大道芸観覧レポート モノクロ・フィルムでつづるkemukemu

大道芸、昔の広告、昔のテレビ番組、中井久夫、フーコー

タルコフスキー語録 (5)

イメージ 1

「映像のポエジア」(キネマ旬報社)より(2)



現代人の大衆文化、消費者のために用意されたまがいものの文明は、
人間が魂を治癒しようとするとき、
人間存在の本質的問題をに向かおうとしたり、
あるいは自分自身を精神的なるものとして、自覚しようとするときに、
そこに至る道を、遮っているのである。


時間がなければ、記憶もまた存在しないということは、
まったく明らかである。
・・・・
記憶を欠くと人間は、虚妄の存在のなかに囚われてしまい、
時間から脱落し、自分に固有な外部世界との関係を確立することができなくなる。
つまり、彼は狂気を運命付けられてしまうのだ。
人間は、精神的な存在であり、同時に、記憶も付与されている。
・・・記憶はわれわれを弱点のある苦悩することが出来る存在にするのだ。
・・・人生というのは、人間に割りあてられた期間に他ならない。


過去はある意味で現在よりもはるかにリアルである。
あるいはどのような場合であれ、より安定した、揺るぎないものなのだ。
現在は、指の間からこぼれる砂のように、滑りおち、消えていくのだ。

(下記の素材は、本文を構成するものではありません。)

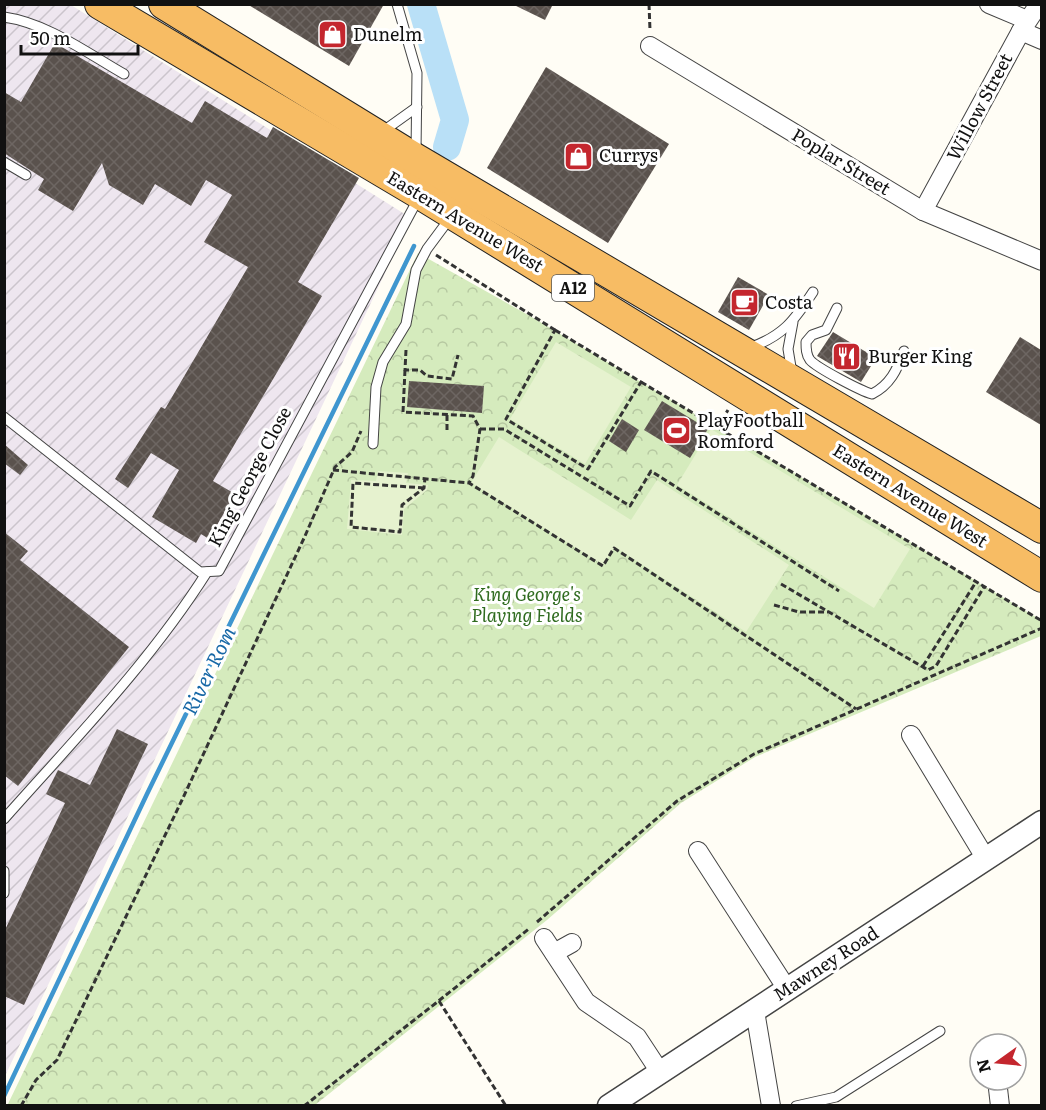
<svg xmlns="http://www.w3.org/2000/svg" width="1046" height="1110" font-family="Literata,serif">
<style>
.industrial{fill:url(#industrial-furrows)}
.park{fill:url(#park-crowns)}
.pitch{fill:#e6f2cf}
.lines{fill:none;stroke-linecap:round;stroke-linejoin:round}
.stream{stroke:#3f96cf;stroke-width:4.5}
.river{stroke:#b9e0f7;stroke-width:28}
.building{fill:url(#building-cross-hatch)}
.service-casing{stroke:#444;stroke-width:11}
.minor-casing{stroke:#444;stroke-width:20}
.tertiary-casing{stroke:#444;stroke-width:25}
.trunk-casing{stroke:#222;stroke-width:32}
.path{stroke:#333;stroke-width:3;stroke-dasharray:6 3;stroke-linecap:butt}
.service{stroke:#fff;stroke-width:9}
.minor{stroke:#fff;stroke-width:18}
.tertiary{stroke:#fff;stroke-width:22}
.trunk{stroke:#f7bc64;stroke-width:30}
.labels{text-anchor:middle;stroke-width:6;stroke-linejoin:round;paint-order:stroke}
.shield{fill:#fff;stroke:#585858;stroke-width:1.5}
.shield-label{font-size:16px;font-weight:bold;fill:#111}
.poi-label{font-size:18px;fill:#111;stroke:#fff;text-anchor:start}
.street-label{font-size:18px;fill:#111;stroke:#fff}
.park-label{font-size:18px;font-style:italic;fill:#2f6b1f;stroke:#fff}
.water-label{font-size:20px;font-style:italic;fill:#1768a6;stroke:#fff}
</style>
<defs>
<pattern id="industrial-furrows" width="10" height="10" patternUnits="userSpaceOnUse" patternTransform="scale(1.5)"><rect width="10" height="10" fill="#eee6ef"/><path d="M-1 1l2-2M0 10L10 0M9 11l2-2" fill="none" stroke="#cbc4cc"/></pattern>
<pattern id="park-crowns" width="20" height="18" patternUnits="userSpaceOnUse" patternTransform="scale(1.5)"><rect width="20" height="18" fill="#d5ebbd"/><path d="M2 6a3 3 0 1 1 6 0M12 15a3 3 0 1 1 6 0" fill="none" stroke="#b6c8a1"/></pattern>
<pattern id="building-cross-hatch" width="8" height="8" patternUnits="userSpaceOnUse" patternTransform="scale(1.5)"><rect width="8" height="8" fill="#5a524d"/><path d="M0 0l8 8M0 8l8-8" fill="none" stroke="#6d6662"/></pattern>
</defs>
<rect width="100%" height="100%" fill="#fffdf5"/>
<path class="industrial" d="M 5,5 L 71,5 L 411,218 L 5,1076 Z"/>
<path class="park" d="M 418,253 L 530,316 L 1041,620 L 1041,636 L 755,757 L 681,803 L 547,920 L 315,1105 L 7,1106 Z"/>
<g class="pitch">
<path d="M 556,342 L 631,387 L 585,464 L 510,419 Z"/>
<path d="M 711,429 L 910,549 L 874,608 L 677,485 Z"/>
<path d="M 499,437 L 631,520 L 657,480 L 789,565 L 746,632 L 615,547 L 603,565 L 471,483 Z"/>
<path d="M 378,471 L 408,473 L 406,483 L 428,485 L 427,490 L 404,509 L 402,535 L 347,529 L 351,480 L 376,481 Z"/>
</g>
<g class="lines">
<path class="stream" d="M 4,1096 L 147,794 L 414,246"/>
<path class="river" d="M 421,4 L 455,120 L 447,147"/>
</g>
<g class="building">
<path d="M 247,4 L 384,4 L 349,66 Z"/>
<path d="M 512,4 L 553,4 L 545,20 Z"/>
<path d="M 55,43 L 192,123 L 205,101 L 267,138 L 273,127 L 359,178 L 298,282 L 322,296 L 213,481 L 235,494 L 209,539 L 201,534 L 196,543 L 152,517 L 179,470 L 151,453 L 128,488 L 115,479 L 161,407 L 165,409 L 248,267 L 204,242 L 232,195 L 206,180 L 191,206 L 155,184 L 143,205 L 109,185 L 102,163 L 73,211 L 38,190 L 44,179 L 4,153 L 4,92 L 21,102 Z"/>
<path d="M 546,67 L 669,144 L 608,243 L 487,168 Z"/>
<path d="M 738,277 L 769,295 L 749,330 L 718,312 Z"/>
<path d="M 833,332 L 876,358 L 861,382 L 817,356 Z"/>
<path d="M 1020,337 L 1041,350 L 1041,425 L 986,392 Z"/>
<path d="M 409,381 L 484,386 L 482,413 L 407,407 Z"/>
<path d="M 662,401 L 708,429 L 690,458 L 644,430 Z"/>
<path d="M 622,419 L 639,430 L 626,452 L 609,441 Z"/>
<path d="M 4,444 L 28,465 L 20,475 L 4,463 Z"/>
<path d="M 4,532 L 28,551 L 20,560 L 129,647 L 18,786 L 4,775 Z"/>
<path d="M 117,729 L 148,744 L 24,1005 L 4,996 L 4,932 L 65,803 L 46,794 L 58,770 L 90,785 Z"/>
</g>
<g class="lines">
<defs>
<g id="service">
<path d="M 397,4 L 417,73 L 416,152"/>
<path d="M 4,17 C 47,23 87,53 124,74"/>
<path d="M 382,132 L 417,107"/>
<path d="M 4,162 L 26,175"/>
<path d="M 837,308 L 826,330 L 812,335 L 806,342 C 806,348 806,355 810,360 C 817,368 861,391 872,394 C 890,385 897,370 904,351"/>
<path d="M 749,348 C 783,336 794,321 813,292"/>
<path d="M 792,373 L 788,349 L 793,322"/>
<path d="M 4,417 L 200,572 L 219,571 L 418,199"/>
<path d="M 373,444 L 376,387 L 383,362 L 406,324 L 416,270 L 427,249 L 450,218"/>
<path d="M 4,819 C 75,739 150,662 207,572"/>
<path d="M 4,871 L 4,893"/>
<path d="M 796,1106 L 836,1097 L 940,1031"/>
</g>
<g id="minor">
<path d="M 989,4 L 1027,20"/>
<path d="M 1021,31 L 1042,40"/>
<path d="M 650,46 L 923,211 L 1042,261"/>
<path d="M 923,211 L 1021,31 L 1039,4"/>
<path d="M 911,735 L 986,859"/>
<path d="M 698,851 L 787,989"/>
<path d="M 544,938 L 586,1002 L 637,1037 L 660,1072"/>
<path d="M 554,953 L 572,943"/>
<path d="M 755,1011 L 771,1106"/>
<path d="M 997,1080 L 1000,1106"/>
</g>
<path id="tertiary" d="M 609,1106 L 1042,822"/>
<g id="trunk">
<path d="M 100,4 L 420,194 L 1042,577"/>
<path d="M 164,4 L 416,159 L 1042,528"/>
</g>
</defs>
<use href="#service" class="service-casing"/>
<use href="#minor" class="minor-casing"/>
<use href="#tertiary" class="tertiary-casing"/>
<use href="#trunk" class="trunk-casing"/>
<g class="path">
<path d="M 649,4 L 650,30"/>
<path d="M 436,255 L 555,330"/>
<path d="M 555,330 L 641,382 L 588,469 L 506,419 Z"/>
<path d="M 406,350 L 405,370 L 420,370 L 427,376 L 452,379 L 458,355"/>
<path d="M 405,370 L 403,412 L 473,416 L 480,429 L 473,476 L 469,483"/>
<path d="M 641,382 L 1042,621"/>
<path d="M 447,415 L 447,433"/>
<path d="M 717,428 L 728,410"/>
<path d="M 480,429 L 504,429 L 630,506 L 651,471 L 839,591"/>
<path d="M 333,470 L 469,483 L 603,566 L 614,548 L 856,709"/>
<path d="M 424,488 L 353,483 L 351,527 L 400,532 L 402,505 L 424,488 L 425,478"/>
<path d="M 781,584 L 928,670 L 936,666 L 984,587"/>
<path d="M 774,605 L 799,612 L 828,612"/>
<path d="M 923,666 L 976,582"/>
<path d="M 537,922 L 677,801 L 754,754 L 1042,628"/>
<path d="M 439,1001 L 506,1106"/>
<path d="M 21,1106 L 36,1080 L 57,1060 L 182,800 L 305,536 L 335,467 L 352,452 L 361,431"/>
<path d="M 304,1106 L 436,1003 L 530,928"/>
</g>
<use href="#service" class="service"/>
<use href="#minor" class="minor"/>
<use href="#tertiary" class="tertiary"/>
<use href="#trunk" class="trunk"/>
</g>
<defs>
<symbol id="shop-square" viewBox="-11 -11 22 22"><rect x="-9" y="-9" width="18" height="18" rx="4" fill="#c4262e" stroke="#fff"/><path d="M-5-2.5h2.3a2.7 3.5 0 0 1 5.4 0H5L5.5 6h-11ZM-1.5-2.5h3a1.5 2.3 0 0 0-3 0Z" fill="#fff"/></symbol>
<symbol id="cafe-square" viewBox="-11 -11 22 22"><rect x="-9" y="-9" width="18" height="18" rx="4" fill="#c4262e" stroke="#fff"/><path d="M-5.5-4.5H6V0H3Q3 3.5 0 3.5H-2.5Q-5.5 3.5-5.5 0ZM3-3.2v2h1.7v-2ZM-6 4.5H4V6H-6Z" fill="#fff"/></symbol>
<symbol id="restaurant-square" viewBox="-11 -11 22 22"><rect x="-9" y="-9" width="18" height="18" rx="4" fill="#c4262e" stroke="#fff"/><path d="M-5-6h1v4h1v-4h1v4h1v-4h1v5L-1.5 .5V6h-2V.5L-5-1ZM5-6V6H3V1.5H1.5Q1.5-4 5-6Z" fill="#fff"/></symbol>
<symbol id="stadium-square" viewBox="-11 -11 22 22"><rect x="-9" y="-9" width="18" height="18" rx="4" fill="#c4262e" stroke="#fff"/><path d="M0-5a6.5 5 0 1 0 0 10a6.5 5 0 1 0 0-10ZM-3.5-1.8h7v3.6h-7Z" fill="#fff"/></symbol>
</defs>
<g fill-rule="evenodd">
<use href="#shop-square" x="316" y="18" width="33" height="33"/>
<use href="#shop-square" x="562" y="140" width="33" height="33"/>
<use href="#cafe-square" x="728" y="286" width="33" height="33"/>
<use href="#restaurant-square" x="830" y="340" width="33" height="33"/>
<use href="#stadium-square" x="660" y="414" width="33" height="33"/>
</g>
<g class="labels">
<rect class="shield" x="552" y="275" width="42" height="26" rx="4.5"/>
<g class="shield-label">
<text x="573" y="294">A12</text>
</g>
<g class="poi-label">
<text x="353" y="41">Dunelm</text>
<text x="599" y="162">Currys</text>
<text x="765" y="309">Costa</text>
<text x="868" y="363">Burger King</text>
<text x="697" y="427">PlayFootball<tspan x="697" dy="21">Romford</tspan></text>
</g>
<g class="street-label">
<text transform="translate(980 107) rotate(-62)" y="6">Willow Street</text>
<text transform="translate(841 162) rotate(31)" y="6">Poplar Street</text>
<text transform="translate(465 222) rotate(31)" y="6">Eastern Avenue West</text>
<text transform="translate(250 477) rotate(-62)" y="6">King George Close</text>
<text transform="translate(910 496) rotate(32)" y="6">Eastern Avenue West</text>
<text transform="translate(826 964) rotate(-33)" y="6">Mawney Road</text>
</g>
<g class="park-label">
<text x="527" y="601">King George's<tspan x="527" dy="21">Playing Fields</tspan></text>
</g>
<g class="water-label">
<text transform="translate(209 671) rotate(-64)" y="7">River Rom</text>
</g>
</g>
<rect width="1046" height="1110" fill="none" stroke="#111111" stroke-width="12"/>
<g transform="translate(998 1062) rotate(255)"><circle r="28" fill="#ffffff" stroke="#a0a0a0" stroke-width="1.5"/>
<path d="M0-4.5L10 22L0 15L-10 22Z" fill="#c4262e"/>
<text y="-9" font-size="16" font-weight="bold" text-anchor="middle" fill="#111111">N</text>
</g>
<path d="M21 45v9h117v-9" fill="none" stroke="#111111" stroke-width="3"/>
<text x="30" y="45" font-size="18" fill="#111111" stroke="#ffffff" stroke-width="4.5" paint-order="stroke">50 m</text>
</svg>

・・・
時間はその痕跡を残さずに消えることはできない。・・・
われわれによって生きられた時間は、
時間のなかによこたわる経験としてわれわれの魂のなかに積もるのである。


・・・・・・
母がたって、手招きしている、
そばにいるみたいなのに、すぐそばまでいけない、
近づいたかと思うと、七歩先に立って、
手招きしている、近づいたかと思うと、
七歩先に立って、手招きしている。
・・・・・
母がきた、手招きをした-
そして飛び去っていった・・・
(アルセーニー・タルコフスキー<父>の詩)
そして、これがこの詩との係わりで私がずっと昔から夢見てきたイメージの流れである。
・・・・・・


イメージは非常に多くのことを意味しているので、
最終的意味を捉えることは不可能なのである。
・・・

古池や蛙飛びこむ水の音
雪ちるや穂屋も薄の刈の残し・・・
日本の詩人はたった三行(ロシア語訳では)で、現実にたいする関係を表現できた。
彼らは現実を観察しただけではない。
観察しながらその永遠の意味を、
せかせかしたり、あくせくしたりせずに、
呈示したのである。・・・・
観察は映画的映像の最も重要な基礎である。

イメージは、人生を意味づけたり、象徴したりするのではなく、
人生のユニークさを表現しながら、
具体化するのである。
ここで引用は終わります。